Because vim generally offers everything vi has.
vi does have one advantage though. It's a lot lighter. vim is like 5.4MiB in size with 82 shared library dependencies, while vi[1] is like 260KiB with 2 library dependencies (libc and ncurses).
There's an obscure Polish film from 2002, "Haker" (Hacker), obscure for many reasons and not in a good way; it's absolute drivel, not even accidentally funny in a MST3K, B movie kind of way - it's just really, really bad.
In this gem there is a conversation about hacking into some system, and a character asks another a completely nonsensical semi jargon question, which goes like this: "Did you try Emacs via Sendmail?". I shit you not.
This expression firmly cemented itself into Polish tech speak as a way to refer to or call out someone having absolutely no idea what they are taking about.

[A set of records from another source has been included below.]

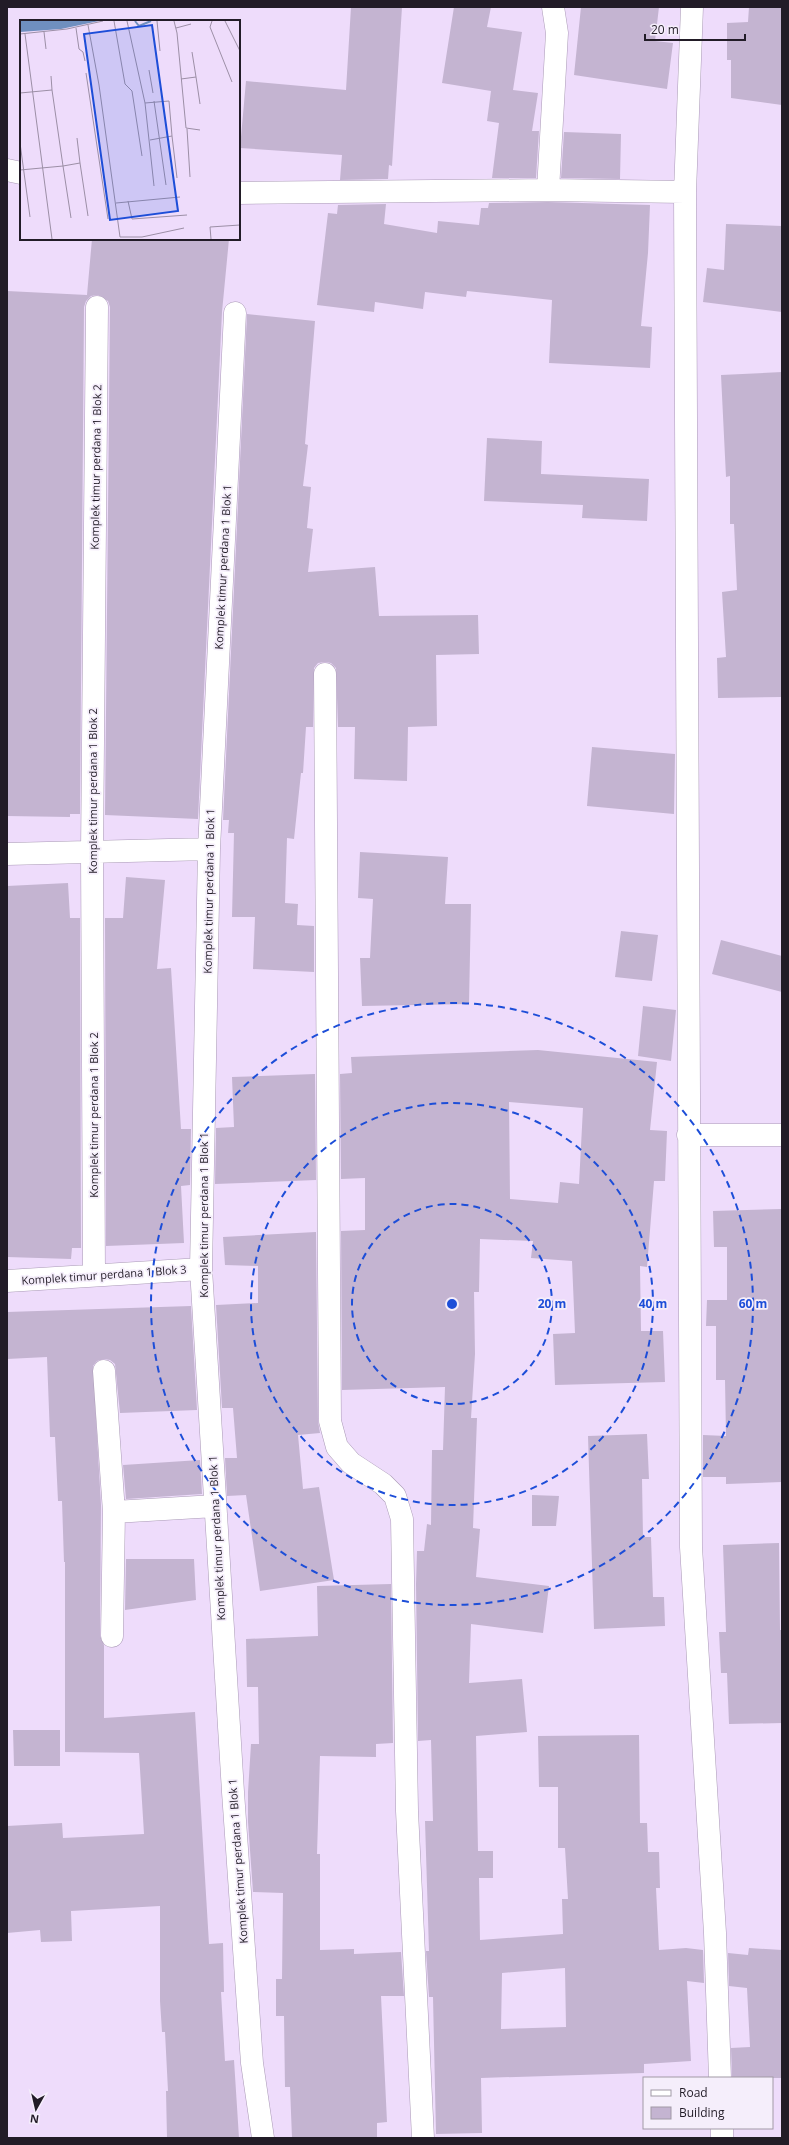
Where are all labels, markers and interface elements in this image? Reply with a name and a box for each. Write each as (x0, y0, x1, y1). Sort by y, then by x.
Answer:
scale bar (645, 16, 745, 42)
inset map (20, 20, 240, 240)
text: 20 m (651, 21, 679, 38)
street label: Komplek timur perdana 1 Blok 2 (87, 384, 104, 550)
street label: Komplek timur perdana 1 Blok 1 (211, 484, 234, 650)
street label: Komplek timur perdana 1 Blok 2 (85, 708, 100, 874)
street label: Komplek timur perdana 1 Blok 1 (200, 808, 217, 974)
street label: Komplek timur perdana 1 Blok 2 (86, 1032, 101, 1198)
street label: Komplek timur perdana 1 Blok 1 (196, 1132, 211, 1298)
street label: Komplek timur perdana 1 Blok 3 (21, 1261, 187, 1288)
text: 20 m (538, 1295, 566, 1312)
text: 40 m (639, 1295, 667, 1312)
text: 60 m (739, 1295, 767, 1312)
centre of rings (445, 1297, 459, 1311)
street label: Komplek timur perdana 1 Blok 1 (205, 1455, 228, 1621)
street label: Komplek timur perdana 1 Blok 1 (224, 1778, 251, 1944)
legend (643, 2077, 773, 2129)
text: Road (679, 2084, 708, 2101)
north arrow (16, 2089, 56, 2129)
text: Building (679, 2104, 725, 2121)
text: N (29, 2111, 40, 2127)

There's two reasons for this, I think. The most obvious is that emacs has better CJK support compared to any other editor of the time. The less obvious is that Japan liked lisp machines and lisp in general a lot
Notably, Yukihiro Matsumoto took substantial inspiration from Lisp while designing the Ruby language. You can see historical Lisp terminology in the Ruby interpreter sources (at least last I checked, which was a long time ago), like the use of “Q” to refer to a dynamically typed datum that can be stored in a cell.
(Hah, I just looked around a bit more, and Wikipedia cites an archived mailing list message that I don't remember seeing before: https://web.archive.org/web/20181027195101/http://blade.naga... I remember at some point Emacs Lisp specifically being cited as an inspiration, but I might be confabulating that, I didn't find a source for it.)
Also, here's a fun paragraph from the opening comments of quail.el (lightly reformatted):
> [There was an input method for Mule 2.3 called ‘Tamago’ from the Japanese ‘TAkusan MAtasete GOmen-nasai’, or ‘Sorry for having you wait so long’; this couldn't be included in Emacs 20. ‘Tamago’ is Japanese for ‘egg’ (implicitly a hen's egg). Handa-san made a smaller and simpler system; the smaller quail egg is also eaten in Japan. Maybe others will be egged on to write more sorts of input methods.]
Just yesterday I stumbled across an article from 2005 titled "Why Ruby is an acceptable LISP": https://www.randomhacks.net/2005/12/03/why-ruby-is-an-accept.... I don't agree with all of his points about macros, e.g. I think his line about "The most common use of LISP macros is to avoid typing lambda quite so much" is simply incorrect. But his point about how Ruby allows building DSLs, and so it gives you quite a lot of what you want from Lisp macros, is broadly correct, I think.
A long time ago I was doing some on-site programming at a swiss bank, and the only available editors were vi on a Sun, or EDIT on a VMS machine (the project involved both.) I learned rudimentary vi on the fly while waiting for ftp-by-mail-over-uucp to deliver GNU emacs sources :-)
> In a scene (Season 3, Episode 6) where protagonist Richard is coding with his new girlfriend Winnie at her apartment (okay, yeah… that’s not how all software engineers date, whatever the outside world may think), the two clash over the use of spaces versus tabs. Richard, a stubborn advocate of the tab character for indentation, argues: “I mean I do not get why anyone would use spaces over tabs. I mean, why not just use Vim over Emacs?” To which Winnie replies, “I do use Vim over Emacs.” Richard then breaks down, yelling, “Oh, God help us!”
Gotta admit that I use Emacs and favor spaces over tabs. And K&R braces. And you’re wrong if you make any other choice.
I enjoyed the book. It got good reviews and was a Pulitzer Prize finalist.